Analysis of blood, urine, or tissue is not needed to make the diagnosis of lymphedema. Such tests, however, help to define the underlying causes of lower extremity edema when the etiology is unclear.

Liver function, blood urea nitrogen (BUN)/creatinine levels, and urinalysis results should be checked if a renal or hepatic etiology is suspected. Specific markers should be checked if a neoplasm is suspected. The patient’s complete blood count (CBC) with differential should be checked if an infectious etiology is being considered.

Detection of early mild arm lymphedema may be facilitated by using cutaneous palpation in combination with determining the tissue dielectric constant, which evaluates local tissue water in the skin and upper subcutis, measured from fixed measurement sites. [2]

Imaging is not necessary to make the diagnosis, but it can be used to confirm it, to assess the extent of involvement, and to determine therapeutic intervention.


Imaging Studies


Plain radiographs can exclude abnormalities of the bone.

CT scanning and MRI

Computed tomography (CT) scanning and magnetic resonance imaging (MRI) have been advocated by some authors for evaluation of lymphedema. However, these tests can delineate nodal architecture at a greatly increased cost and have been found to have very few advantages over lymphoscintigraphy.

An indication for CT scanning or MRI is suspicion of malignancy, for which these tests offer the most information. In addition, MRI is useful to show lymph trunk anatomy and causes of obstructive secondary lymphedema.


Ultrasonography can be used to evaluate the lymphatic and venous systems. Volumetric and structural changes can be identified within the lymphatic system using this modality, and venous abnormalities, such as deep vein thrombosis and arteriovenous fistula, can be excluded based on ultrasonographic findings. The presence of a deep vein thrombosis is in the differential diagnosis of unilateral extremity swelling, and it may also occur concomitantly with lymphedema.

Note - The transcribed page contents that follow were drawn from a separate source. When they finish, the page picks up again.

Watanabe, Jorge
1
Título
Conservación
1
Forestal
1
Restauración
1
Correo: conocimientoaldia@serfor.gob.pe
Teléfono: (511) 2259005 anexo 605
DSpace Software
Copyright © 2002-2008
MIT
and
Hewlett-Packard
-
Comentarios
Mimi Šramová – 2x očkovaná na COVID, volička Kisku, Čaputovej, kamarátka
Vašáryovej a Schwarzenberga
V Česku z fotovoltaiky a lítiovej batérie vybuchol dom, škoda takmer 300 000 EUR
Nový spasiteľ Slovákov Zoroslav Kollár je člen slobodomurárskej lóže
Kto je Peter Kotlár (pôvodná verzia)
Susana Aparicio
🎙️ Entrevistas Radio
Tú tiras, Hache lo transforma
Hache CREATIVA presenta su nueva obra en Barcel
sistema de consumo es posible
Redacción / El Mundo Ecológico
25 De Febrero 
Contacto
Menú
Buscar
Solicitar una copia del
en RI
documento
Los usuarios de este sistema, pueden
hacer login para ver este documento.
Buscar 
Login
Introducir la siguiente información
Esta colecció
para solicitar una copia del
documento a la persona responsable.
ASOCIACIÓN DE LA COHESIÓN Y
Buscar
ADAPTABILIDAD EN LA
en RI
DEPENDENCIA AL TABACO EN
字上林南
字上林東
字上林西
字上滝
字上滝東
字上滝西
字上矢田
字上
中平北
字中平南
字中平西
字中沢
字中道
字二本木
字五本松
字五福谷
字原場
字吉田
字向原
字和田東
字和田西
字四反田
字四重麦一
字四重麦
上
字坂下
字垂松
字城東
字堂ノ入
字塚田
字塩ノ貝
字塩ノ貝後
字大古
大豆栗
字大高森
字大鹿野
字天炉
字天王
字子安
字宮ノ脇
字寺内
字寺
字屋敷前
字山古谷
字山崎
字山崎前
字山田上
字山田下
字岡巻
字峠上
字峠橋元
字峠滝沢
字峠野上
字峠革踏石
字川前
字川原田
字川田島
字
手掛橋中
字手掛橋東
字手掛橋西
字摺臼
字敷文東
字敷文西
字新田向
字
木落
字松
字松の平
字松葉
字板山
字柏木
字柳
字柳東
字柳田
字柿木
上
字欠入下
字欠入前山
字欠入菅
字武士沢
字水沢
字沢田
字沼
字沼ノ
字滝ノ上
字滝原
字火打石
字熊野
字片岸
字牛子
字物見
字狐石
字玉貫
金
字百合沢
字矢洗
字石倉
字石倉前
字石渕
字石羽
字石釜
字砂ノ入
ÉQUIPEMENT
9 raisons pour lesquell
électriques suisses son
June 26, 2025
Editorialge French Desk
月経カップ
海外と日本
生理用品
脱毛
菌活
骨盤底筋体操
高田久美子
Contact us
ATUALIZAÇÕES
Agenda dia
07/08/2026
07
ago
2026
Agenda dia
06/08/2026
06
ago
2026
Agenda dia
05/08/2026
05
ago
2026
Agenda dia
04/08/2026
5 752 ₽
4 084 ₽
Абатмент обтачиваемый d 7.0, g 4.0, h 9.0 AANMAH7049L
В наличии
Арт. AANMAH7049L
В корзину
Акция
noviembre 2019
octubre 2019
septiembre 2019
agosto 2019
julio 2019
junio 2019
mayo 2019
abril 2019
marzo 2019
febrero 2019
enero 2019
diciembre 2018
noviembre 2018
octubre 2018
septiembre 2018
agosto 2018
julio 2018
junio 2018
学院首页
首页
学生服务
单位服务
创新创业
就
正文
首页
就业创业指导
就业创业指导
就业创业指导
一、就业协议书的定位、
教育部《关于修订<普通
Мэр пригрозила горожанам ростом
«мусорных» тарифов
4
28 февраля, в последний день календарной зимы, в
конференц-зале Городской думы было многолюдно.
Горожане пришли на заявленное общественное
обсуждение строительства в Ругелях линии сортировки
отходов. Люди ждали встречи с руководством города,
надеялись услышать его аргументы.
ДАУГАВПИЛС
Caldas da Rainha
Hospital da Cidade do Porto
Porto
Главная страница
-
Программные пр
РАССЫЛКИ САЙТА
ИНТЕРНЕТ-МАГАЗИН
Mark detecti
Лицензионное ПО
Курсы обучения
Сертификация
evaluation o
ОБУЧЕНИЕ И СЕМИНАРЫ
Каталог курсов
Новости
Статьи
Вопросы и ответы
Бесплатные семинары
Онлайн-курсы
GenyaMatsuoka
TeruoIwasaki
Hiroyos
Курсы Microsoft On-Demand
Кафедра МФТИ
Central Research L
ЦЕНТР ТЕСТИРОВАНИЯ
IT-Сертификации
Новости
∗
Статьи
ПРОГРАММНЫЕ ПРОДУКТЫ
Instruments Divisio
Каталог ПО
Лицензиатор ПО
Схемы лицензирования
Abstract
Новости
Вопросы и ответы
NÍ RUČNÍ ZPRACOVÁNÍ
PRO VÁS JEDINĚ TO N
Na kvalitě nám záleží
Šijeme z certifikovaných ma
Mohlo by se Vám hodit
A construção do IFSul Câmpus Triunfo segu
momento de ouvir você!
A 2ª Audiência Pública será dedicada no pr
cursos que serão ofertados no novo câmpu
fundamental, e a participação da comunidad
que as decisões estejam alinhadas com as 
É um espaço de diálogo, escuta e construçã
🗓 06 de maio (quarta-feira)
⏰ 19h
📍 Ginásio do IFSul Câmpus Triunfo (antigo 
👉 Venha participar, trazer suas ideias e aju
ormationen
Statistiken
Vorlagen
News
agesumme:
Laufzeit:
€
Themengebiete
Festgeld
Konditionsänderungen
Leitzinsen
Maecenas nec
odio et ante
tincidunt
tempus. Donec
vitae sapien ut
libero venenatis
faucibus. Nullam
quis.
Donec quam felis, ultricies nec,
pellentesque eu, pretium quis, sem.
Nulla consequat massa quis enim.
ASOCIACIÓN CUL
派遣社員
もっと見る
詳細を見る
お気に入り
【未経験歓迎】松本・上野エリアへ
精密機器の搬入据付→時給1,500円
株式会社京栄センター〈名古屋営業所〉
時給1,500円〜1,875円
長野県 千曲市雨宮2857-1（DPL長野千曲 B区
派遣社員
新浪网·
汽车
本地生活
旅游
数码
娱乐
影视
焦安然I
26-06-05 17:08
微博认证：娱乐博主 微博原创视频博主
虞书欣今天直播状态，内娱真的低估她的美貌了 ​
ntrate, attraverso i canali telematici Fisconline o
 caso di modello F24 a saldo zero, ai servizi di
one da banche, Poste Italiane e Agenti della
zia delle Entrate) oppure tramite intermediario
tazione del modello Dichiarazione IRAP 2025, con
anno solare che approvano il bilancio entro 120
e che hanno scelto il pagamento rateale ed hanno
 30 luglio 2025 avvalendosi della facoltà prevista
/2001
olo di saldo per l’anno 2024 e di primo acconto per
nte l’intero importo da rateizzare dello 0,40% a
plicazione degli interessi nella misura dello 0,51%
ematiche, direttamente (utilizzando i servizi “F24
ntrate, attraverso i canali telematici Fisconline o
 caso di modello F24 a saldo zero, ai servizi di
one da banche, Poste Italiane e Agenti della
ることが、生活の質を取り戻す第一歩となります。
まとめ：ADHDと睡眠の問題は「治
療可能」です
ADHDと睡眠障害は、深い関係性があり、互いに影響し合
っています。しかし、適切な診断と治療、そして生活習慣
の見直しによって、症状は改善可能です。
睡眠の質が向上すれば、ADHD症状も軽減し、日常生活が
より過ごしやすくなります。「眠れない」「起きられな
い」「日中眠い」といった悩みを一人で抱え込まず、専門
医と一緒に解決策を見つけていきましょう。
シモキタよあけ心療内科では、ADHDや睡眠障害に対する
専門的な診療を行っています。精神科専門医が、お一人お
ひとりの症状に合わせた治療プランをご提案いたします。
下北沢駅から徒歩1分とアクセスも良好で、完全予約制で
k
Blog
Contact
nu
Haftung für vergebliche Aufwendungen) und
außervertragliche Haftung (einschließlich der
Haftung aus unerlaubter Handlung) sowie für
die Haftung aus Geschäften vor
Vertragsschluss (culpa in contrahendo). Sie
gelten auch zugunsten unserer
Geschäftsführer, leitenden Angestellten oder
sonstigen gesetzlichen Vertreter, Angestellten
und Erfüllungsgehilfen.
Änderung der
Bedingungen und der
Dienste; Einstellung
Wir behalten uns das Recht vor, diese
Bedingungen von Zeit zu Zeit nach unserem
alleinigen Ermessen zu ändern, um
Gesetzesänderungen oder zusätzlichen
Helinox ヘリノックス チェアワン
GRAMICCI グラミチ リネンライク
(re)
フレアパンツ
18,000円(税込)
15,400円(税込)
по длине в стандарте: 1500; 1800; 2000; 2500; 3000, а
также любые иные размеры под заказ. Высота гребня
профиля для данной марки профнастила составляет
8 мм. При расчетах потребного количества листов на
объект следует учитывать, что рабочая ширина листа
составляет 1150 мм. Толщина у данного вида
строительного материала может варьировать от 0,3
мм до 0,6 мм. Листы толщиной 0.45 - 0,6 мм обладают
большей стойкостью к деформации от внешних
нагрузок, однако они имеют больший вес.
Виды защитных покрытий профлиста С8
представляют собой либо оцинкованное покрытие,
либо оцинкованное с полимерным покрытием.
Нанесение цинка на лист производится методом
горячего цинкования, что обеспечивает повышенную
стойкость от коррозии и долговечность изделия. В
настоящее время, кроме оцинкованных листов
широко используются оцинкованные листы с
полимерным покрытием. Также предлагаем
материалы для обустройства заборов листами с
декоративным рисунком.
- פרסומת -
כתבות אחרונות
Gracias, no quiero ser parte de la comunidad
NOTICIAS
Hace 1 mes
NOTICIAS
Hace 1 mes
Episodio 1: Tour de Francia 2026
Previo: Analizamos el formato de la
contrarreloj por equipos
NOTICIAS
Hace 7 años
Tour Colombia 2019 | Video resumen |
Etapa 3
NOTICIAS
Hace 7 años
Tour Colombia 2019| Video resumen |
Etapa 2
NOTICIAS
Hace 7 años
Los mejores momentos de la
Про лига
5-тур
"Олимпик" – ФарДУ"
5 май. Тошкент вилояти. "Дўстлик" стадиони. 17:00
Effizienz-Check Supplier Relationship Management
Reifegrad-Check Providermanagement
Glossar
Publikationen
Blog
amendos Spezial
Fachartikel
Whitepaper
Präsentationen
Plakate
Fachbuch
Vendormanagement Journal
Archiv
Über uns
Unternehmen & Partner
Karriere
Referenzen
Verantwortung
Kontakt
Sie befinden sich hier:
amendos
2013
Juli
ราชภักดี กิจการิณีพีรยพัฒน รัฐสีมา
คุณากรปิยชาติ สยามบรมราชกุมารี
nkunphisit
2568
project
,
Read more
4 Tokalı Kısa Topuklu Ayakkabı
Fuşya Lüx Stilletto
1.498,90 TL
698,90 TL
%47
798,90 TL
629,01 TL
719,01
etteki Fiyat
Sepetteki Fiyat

Lymphangiography is an invasive technique that can be used to evaluate the lymphatic system and its patency. Although it was once considered to be the first-line imaging modality for lymphedema, it is now rarely used because of the potential adverse effects. Specifically, this technique has been shown to cause an inflammatory reaction of the endothelium of the remaining lymphatic channels, leading to scarring, atrophy, and even luminal obliteration.

Lymphangiography has been replaced by less invasive techniques and should no longer be performed on patients with lymphedema.

Fluorescence microlymphography

Fluorescence microlymphography demonstrates a lack of microlymphatics. In this modality, a light fluorescence microscope is used following subepidermal infection of FITC-dextran 150,000 demonstrates a lack of microlymphatics. [62]


Lymphoscintigraphy is the new criterion standard for evaluation of the lymphatic system. It provides detailed visualization of the lymphatic channels without promoting further damage to them. This test can be used to define anatomy and patency, evaluate dynamics of flow and reversal of flow, and determine the severity of obstruction. [63]


Biopsy and Histology

A biopsy should be performed if the diagnosis is not clinically apparent, if areas of chronic lymphedema look suspicious, or if areas of chronic ulceration exist.

Biopsy of the skin is performed using standard techniques. A 25-gauge needle is used to infiltrate the skin with local anesthesia. The skin is stretched perpendicular to the desired line of the scar, and a punch biopsy tool is rotated into the skin to obtain a small circle of tissue. This sample is sent to pathology for histologic staining. Bleeding is controlled by the application of pressure to the area or by the use of a single suture. Topical antibiotics applied twice daily speed wound healing.

Histologic findings include hyperkeratosis with areas of parakeratosis, acanthosis, and diffuse dermal edema with dilated lymphatic spaces. In chronic lymphedema, marked fibrosis and scattered foci of inflammatory infiltrate can be seen.